A confession or an incriminating statement made by a person is not involuntary merely because made while such person is in custody after arrest.4
“The mere questioning of a suspect while in the custody of police officers is not prohibited either as a matter of common law or due process.” 5 Neither will the fact that the arrest, under which the person was taken into custody, was illegal, in and of itself render a confession or an incriminating statement involuntary.6 The test is whether, under all the facts and circumstances, the confession or incriminating statement was voluntarily made.7
We do not regard McNabb v. Unitec States, 318 U.S. 332, 63 S.Ct. 608, 87 L.Ed 819, to hold otherwise. In United States v. Mitchell, 322 U.S. 65, 67, 64 S.Ct. 896, 897, 88 L.Ed. 1140, the court said :
“In the circumstances of the McNabb case we found such an appropriate situation, in that the defendants were illegally detained under aggravating circumstances: one of them was subjected to unremitting questioning by half a dozen police officers for five or six hours and the other two for two days. We held that ‘a conviction resting on evidence secured through such a flagrant disregard of the procedure which Congress has commanded cannot be allowed to stand without making the courts themselves accomplices in wilful disobedience of law. * * *’ Inexcusable detention for the purpose of illegally extracting evidence from an accused, and the successful extraction of such inculpatory statements by continuous questioning for many hours under psychological pressure, were the decisive features in the McNabb case which led us to rule that a conviction on such evidence could not stand.”
Concluding, as we feel we are compelled to do, because of the findings of the trial court and the facts disclosed by this record that the statements made by Brine-gar were not coerced by the action of the officers, but were voluntarily made, we hold that such statements would have been admissible against Brinegar on a trial on the criminal charge and that such statements, together with other facts known to the investigators, constituted probable cause for a search of the coupe and, since it was impracticable for the officers to obtain a search warrant, that the search was lawful.8
Affirmed.

 In their brief, counsel have contended that the conviction could not stand because of the repeal of 37 O. S. A. §§ 41-48, but that ground was abandoned at the oral argument.

 Von Patzoll v. United States, 10 Cir., 163 F.2d 216, 220, and cases there cited.

 Papani v. United States, 9 Cir., 84 F.2d 160, 163; Wisniewski v. United States, 6 Cir., 47 F.2d 825; Stacey v. Emery, 97 U.S. 642, 645, 24 L.Ed. 1035; United States v. One 1941 Oldsmobile Sedan, 10 Cir., 158 F.2d 818, 819.

 Pierce v. United States, 160 U.S. 355, 357, 16 S.Ct. 321, 40 L.Ed. 454; Ziang Sung Wan v. United States, 266 U.S. 1, 14, 45 S.Ct. 1, 69 L.Ed. 131; Lyons v. Oklahoma, 322 U.S. 596, 601, 64 S.Ct. 1208, 88 L.Ed. 1481; Lisenba v. California, 314 U.S. 219, 240, 62 S.Ct. 280, 86 L.Ed. 166.

Dataset entries:

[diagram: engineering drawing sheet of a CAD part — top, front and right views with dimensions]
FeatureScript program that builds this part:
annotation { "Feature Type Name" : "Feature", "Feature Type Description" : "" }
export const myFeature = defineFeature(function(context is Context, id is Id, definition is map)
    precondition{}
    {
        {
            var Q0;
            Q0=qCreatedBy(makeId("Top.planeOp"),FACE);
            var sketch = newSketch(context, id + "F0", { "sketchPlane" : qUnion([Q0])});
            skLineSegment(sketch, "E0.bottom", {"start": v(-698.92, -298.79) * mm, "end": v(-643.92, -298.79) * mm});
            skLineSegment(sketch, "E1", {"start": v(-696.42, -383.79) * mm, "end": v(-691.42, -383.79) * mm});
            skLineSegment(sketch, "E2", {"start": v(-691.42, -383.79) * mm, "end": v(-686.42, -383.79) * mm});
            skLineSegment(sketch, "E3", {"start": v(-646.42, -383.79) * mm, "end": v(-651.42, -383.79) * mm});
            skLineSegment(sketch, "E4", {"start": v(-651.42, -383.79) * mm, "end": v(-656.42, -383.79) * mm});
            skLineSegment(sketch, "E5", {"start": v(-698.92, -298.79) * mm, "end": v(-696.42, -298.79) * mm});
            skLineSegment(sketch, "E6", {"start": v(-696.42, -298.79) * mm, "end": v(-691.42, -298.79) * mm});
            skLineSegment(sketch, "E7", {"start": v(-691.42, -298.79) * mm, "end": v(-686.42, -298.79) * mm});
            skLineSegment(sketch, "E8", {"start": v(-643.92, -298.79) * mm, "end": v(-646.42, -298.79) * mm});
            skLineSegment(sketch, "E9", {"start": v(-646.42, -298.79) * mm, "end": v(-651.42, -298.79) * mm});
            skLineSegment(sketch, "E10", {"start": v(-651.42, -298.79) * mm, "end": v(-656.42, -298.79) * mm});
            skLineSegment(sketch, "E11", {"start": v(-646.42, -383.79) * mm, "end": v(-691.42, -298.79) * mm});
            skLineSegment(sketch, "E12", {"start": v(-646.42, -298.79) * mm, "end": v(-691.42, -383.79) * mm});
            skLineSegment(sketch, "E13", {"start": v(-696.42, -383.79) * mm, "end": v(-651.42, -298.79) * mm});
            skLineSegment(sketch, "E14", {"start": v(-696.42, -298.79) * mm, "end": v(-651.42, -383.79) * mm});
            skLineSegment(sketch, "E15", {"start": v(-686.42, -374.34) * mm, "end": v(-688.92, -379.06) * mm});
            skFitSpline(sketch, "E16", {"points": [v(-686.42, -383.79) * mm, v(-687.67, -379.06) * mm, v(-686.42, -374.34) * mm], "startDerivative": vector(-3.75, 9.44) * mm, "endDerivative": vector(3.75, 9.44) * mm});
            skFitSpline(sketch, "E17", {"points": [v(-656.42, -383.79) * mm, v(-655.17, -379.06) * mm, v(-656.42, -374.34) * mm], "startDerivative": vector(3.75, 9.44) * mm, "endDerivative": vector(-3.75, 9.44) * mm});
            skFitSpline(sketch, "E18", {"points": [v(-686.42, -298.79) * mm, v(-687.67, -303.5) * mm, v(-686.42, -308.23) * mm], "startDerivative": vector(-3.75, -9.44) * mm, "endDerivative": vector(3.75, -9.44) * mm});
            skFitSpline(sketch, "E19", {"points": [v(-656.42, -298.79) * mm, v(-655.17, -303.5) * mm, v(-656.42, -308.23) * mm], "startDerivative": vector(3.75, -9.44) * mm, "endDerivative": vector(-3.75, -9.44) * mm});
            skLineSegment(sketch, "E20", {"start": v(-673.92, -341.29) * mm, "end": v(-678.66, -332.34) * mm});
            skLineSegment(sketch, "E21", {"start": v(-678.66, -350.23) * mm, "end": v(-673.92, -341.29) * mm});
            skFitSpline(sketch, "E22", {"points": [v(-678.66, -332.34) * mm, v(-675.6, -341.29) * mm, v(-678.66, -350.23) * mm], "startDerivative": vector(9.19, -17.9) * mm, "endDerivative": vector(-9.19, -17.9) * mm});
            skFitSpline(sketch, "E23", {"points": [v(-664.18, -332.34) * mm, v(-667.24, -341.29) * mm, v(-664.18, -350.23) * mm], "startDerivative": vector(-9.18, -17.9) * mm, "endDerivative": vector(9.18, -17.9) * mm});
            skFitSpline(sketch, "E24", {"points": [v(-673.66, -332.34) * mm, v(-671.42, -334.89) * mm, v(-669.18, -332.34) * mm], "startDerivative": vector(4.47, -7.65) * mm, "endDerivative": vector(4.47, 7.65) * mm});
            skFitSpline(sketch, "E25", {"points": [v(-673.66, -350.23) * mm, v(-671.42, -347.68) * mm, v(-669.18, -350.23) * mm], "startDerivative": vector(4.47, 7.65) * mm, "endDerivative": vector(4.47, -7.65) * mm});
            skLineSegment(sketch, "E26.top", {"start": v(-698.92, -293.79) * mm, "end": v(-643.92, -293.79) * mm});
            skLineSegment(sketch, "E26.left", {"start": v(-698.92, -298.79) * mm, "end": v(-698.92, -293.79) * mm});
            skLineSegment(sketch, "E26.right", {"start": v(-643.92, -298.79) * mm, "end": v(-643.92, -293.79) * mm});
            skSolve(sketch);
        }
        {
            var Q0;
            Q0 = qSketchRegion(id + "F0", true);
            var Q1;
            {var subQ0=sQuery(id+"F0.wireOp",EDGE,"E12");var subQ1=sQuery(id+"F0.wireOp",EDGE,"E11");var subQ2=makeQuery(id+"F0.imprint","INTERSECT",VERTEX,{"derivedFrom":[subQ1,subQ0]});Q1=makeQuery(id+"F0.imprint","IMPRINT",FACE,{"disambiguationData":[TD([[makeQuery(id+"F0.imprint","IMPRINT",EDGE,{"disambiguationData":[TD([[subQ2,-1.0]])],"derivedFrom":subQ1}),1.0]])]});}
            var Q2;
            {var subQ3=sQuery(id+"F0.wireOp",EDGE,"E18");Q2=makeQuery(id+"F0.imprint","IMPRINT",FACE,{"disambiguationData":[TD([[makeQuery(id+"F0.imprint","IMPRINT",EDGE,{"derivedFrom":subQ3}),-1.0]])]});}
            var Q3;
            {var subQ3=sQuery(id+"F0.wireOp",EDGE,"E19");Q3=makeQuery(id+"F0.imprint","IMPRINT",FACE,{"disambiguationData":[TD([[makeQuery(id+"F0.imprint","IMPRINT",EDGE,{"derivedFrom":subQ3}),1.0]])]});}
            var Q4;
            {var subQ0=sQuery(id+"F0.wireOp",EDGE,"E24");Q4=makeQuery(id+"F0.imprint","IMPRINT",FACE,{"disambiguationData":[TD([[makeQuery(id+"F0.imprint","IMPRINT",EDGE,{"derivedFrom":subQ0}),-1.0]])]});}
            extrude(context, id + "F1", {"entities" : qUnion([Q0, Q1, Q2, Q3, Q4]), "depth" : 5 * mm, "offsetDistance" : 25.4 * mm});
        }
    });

Required work:
1) Repeat the part of the court opinion that begins at the words "Von Patzoll v." and stops after the words "F.2d 818, 819.".
2) List every case name in the court opinion's citation line that starts with "Pierce v. United States".
The records have no connection to the court opinion.

Answers below:
1)
Von Patzoll v. United States, 10 Cir., 163 F.2d 216, 220, and cases there cited.

 Papani v. United States, 9 Cir., 84 F.2d 160, 163; Wisniewski v. United States, 6 Cir., 47 F.2d 825; Stacey v. Emery, 97 U.S. 642, 645, 24 L.Ed. 1035; United States v. One 1941 Oldsmobile Sedan, 10 Cir., 158 F.2d 818, 819.

2)
Pierce v. United States
Ziang Sung Wan v. United States
Lyons v. Oklahoma
Lisenba v. California